I have and use both Claude Code and Gemini CLI, and still don't consider Gemini worth starting for coding except to review Claude's output in critical commits (on a security boundary, maybe broad refactors, etc.), though I try side-by-side every now and then just to see the state of things. I also use Gemini Pro in a security scanning harness to act as a second set of eyes, but Opus is better at finding security bugs than Gemini, so I don't know that it's accomplishing anything beyond just using Opus.
Gemini Pro 3.1 for agentic coding is still clumsy. It chews a lot, has a harder time with tools and interacting with the codebase. I haven't tried any 3.5 version, yet, though. The benchmarks look promising.

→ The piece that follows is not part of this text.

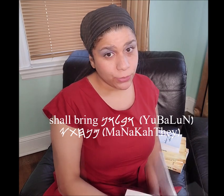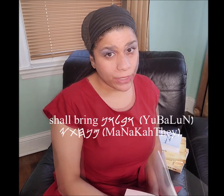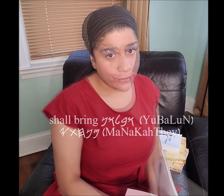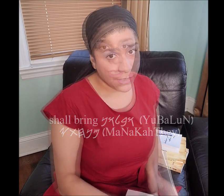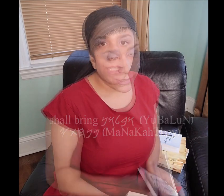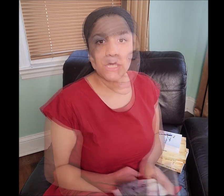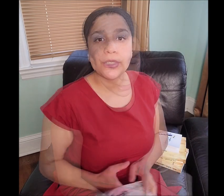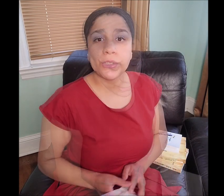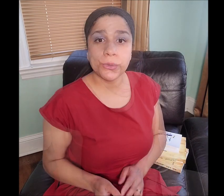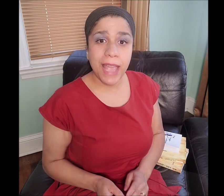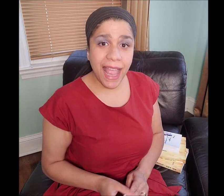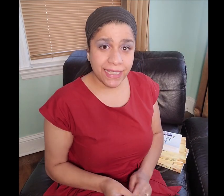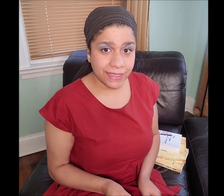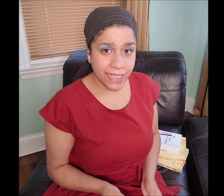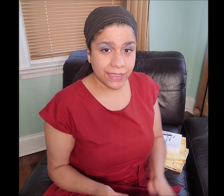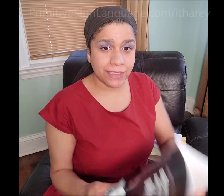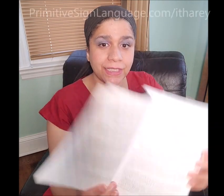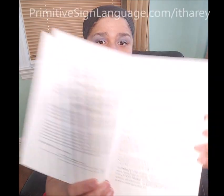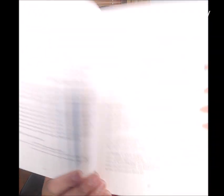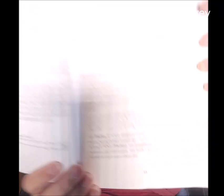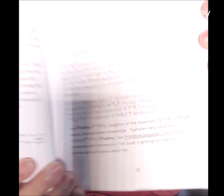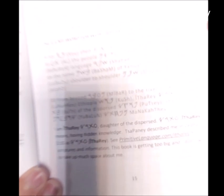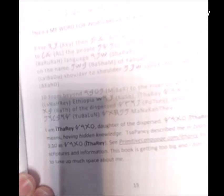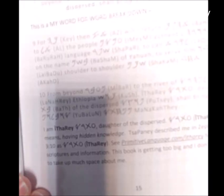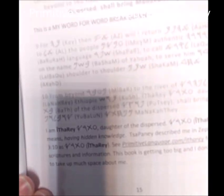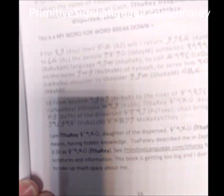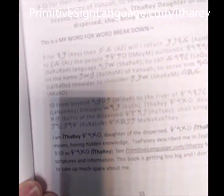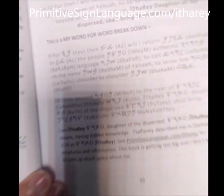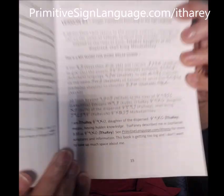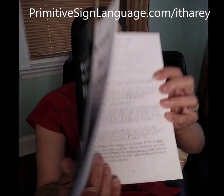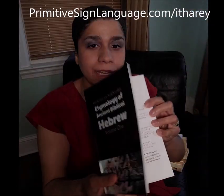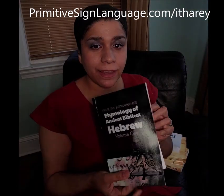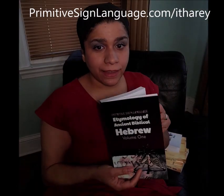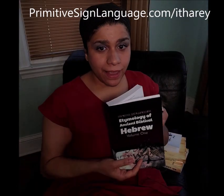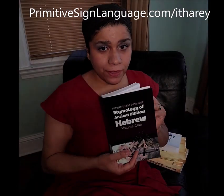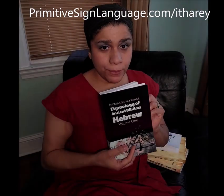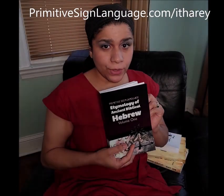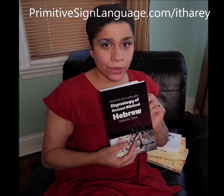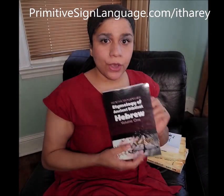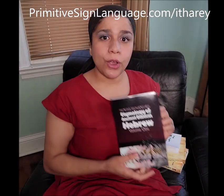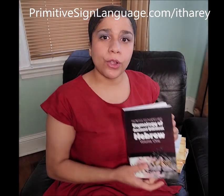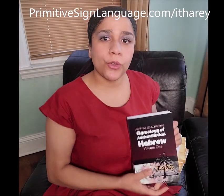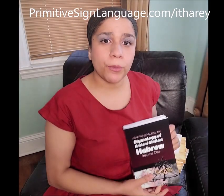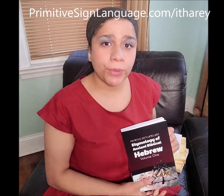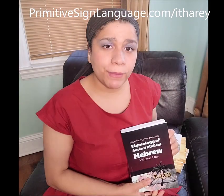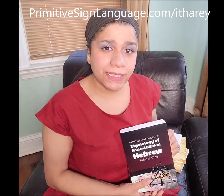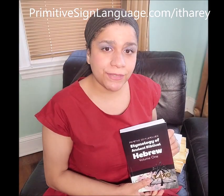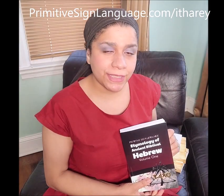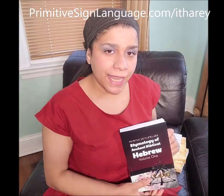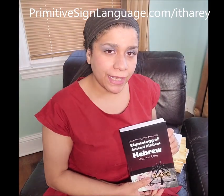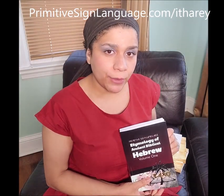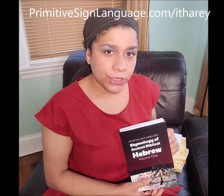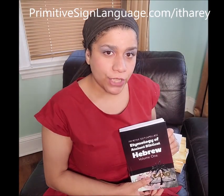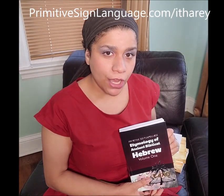This is what it really says, to access these literal translations get the book or go to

I'll note I like the Google models' prose better than any others at the moment, though. Even the small open models (Gemma 4 family) have excellent prose, relatively speaking, that doesn't stink of the LLMisms that I find so annoying about OpenAI (especially) and Anthropic models. So, I'll probably start using Gemini for writing API docs, even if all code is Claude.
I would argue that prose is just a prompt issue. GPT 5.5 outout is easier to control whan Gemini by prompting. Having better defaults does not make it necessarily better.
I would disagree. I think it'd take a lot of prompting to make GPT 5.5 not have the underlying personality of GPT, which I find awful. They have knobs in ChatGPT to choose a "professional" tone, which improves it somewhat, but even that is still the worst prose of any leading model.
My default AGENTS.md/CLAUDE.md/etc. is a few sentences from Strunk and White, to try to make all the models not suck at writing. It helps keep the models brief, but it doesn't actually make models with shitty prose have good prose. The relevant portion of my agents file is: "Omit needless words. Vigorous writing is concise. A sentence should contain no unnecessary words, a paragraph no unnecessary sentences, for the same reason that a drawing should have no unnecessary lines and a machine no unnecessary parts." Which might add up roughly the same as "be brief" in the weights, I don't know.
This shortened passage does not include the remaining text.